Say what you will about Alec Baldwin as a person, but as an entertainer there aren’t many better. Baldwin again is able to bring his deprecating and smug tone to the role of Boss Baby, and shares some good repartee with James Marston, who replaces Miles Bakshi and Tobey Maguire as the voice of Tim, Boss Baby’s older brother. Jeff Goldblum replaces Steve Buscemi as the film’s villain and is, naturally, playing his oh-oh-ah self, but it’s amusing.
Just like with the first film, the humor here is great and at times way beyond a kid’s reach. While the “Shrek” and “Toy Story” films include humor for all ages, the “Boss Baby” films seem to put the 13+ crowd first, including several jokes that had my friend and I snickering in the back of the theater while the kids sat quiet. I honestly think I laughed-out-loud more times here than at any recent studio comedy, and that’s not an easy feat to accomplish.

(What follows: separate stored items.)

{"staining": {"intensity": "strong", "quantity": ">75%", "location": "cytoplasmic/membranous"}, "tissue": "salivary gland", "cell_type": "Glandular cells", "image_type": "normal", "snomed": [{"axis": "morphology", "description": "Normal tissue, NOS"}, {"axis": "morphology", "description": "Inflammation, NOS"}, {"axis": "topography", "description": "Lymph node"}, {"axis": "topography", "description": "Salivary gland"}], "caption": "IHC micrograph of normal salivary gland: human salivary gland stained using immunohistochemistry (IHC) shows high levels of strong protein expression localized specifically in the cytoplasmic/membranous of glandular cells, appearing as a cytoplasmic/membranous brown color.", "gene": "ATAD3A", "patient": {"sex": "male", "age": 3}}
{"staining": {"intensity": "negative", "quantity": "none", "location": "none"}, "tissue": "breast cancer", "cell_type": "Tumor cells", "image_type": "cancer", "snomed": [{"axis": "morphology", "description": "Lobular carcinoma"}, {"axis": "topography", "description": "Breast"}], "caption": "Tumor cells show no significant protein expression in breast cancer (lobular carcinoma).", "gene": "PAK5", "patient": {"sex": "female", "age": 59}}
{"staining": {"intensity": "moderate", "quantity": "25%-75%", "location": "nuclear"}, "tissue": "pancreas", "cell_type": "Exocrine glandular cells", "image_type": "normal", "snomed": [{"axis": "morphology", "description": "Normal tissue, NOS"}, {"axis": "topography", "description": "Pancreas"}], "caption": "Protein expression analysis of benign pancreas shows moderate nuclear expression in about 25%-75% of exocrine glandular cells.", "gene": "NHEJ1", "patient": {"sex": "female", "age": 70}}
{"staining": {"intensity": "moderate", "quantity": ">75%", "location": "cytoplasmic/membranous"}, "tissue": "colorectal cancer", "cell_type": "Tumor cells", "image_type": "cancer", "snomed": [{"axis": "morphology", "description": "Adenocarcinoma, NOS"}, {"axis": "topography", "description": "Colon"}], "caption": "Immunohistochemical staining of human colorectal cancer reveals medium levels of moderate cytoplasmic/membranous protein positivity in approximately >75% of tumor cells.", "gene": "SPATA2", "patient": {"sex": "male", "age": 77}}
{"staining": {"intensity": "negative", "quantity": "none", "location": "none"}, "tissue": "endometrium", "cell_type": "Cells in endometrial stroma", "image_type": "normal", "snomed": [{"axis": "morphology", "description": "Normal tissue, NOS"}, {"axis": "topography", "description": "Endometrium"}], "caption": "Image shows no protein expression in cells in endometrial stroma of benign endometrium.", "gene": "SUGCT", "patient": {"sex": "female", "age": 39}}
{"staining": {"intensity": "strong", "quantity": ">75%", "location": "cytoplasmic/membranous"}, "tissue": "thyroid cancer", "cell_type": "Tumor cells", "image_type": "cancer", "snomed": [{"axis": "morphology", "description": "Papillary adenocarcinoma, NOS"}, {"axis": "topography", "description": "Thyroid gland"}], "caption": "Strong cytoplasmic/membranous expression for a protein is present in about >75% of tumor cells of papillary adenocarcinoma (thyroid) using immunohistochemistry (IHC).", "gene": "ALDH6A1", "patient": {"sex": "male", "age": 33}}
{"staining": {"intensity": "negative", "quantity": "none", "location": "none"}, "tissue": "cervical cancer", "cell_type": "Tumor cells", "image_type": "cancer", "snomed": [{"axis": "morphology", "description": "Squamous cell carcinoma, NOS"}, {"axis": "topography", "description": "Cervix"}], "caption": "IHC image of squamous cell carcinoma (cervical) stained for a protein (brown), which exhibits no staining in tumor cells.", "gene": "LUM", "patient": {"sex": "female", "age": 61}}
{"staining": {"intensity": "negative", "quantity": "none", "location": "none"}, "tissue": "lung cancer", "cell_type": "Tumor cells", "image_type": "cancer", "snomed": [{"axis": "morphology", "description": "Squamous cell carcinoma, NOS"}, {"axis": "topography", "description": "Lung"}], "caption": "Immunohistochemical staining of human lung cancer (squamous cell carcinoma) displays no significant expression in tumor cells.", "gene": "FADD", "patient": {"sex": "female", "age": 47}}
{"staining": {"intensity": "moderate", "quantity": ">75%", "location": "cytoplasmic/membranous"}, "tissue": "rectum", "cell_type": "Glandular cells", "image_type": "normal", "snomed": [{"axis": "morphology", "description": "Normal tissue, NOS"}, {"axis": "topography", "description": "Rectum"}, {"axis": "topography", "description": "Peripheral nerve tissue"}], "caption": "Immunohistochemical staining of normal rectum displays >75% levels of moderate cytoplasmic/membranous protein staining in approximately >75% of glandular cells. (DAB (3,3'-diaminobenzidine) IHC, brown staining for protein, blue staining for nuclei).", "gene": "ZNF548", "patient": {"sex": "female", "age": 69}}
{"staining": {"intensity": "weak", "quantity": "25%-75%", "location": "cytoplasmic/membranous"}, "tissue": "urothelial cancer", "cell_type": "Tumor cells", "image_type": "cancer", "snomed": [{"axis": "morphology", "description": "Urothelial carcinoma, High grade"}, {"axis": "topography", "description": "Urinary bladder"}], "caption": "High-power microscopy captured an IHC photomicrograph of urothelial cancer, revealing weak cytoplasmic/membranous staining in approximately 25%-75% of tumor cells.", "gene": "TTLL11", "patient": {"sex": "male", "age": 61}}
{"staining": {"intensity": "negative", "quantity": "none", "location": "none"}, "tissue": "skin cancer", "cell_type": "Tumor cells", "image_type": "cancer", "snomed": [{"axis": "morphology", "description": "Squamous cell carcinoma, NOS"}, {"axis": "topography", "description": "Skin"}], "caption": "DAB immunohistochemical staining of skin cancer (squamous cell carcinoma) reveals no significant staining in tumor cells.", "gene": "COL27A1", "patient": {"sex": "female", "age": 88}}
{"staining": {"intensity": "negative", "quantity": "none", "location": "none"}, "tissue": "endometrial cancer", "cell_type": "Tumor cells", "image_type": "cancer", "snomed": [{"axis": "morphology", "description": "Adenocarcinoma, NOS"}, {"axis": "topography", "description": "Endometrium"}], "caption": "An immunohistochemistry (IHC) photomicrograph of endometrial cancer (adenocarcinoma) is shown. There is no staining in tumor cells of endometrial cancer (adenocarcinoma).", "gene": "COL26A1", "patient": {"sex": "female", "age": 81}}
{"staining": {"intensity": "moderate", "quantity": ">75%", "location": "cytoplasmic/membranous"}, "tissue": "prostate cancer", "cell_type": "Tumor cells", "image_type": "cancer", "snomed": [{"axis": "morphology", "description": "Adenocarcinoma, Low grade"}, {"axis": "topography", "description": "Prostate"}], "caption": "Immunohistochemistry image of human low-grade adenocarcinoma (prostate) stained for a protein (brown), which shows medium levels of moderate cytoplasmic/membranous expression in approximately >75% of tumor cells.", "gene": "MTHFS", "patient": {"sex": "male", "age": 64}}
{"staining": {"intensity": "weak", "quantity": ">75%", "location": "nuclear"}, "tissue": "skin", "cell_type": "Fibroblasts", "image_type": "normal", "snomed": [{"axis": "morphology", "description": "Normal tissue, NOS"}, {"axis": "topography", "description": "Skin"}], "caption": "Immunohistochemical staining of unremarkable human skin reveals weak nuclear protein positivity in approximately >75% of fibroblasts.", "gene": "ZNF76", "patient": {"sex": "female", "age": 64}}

The film does have some pacing issues, particularly towards the climax, and the plot remains as aimless as ever (threads are introduced and rushed to conclusion, or simply abandoned altogether). Some of the animation is also a bit flat, which makes sense since they cut the budget for the sequel down from $125 million to “just” $82 million and had to finish production in the animators’ homes due to COVID.
“The Boss Baby: Family Business” is everything I wanted and needed it to be as a fan of the first film, and in an age of sequels being forced cashgrabs, long-delayed, or simply not good, it’s refreshing to get one that keeps the spirit of the original while expanding the lore. (Am I giving too much credit and examination to a film about talking babies? Only maybe a little.)